The word to look for is "index". Report every line of the entries below that has it.

(INPUT MATERIAL Opens)

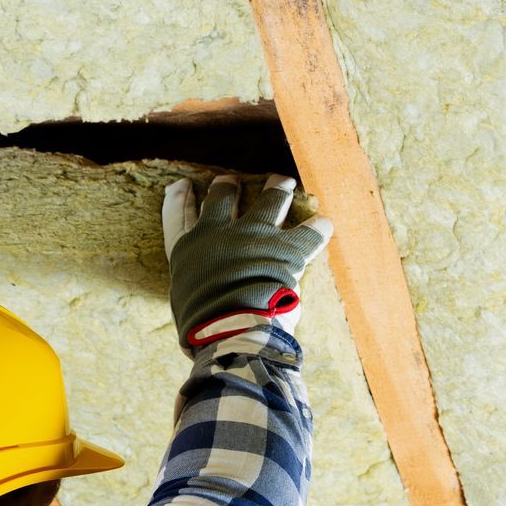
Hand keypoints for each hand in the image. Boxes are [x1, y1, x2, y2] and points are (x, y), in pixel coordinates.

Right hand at [162, 173, 332, 345]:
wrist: (228, 325)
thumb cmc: (202, 323)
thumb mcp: (186, 300)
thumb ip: (199, 287)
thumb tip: (213, 293)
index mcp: (191, 248)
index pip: (180, 217)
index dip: (180, 199)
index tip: (183, 185)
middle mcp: (220, 233)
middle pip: (223, 198)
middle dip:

(INPUT MATERIAL Closes)

- [ANSWER]:
index mcp: (191, 248)
index pip: (180, 217)
index dip: (180, 199)
index tip: (183, 185)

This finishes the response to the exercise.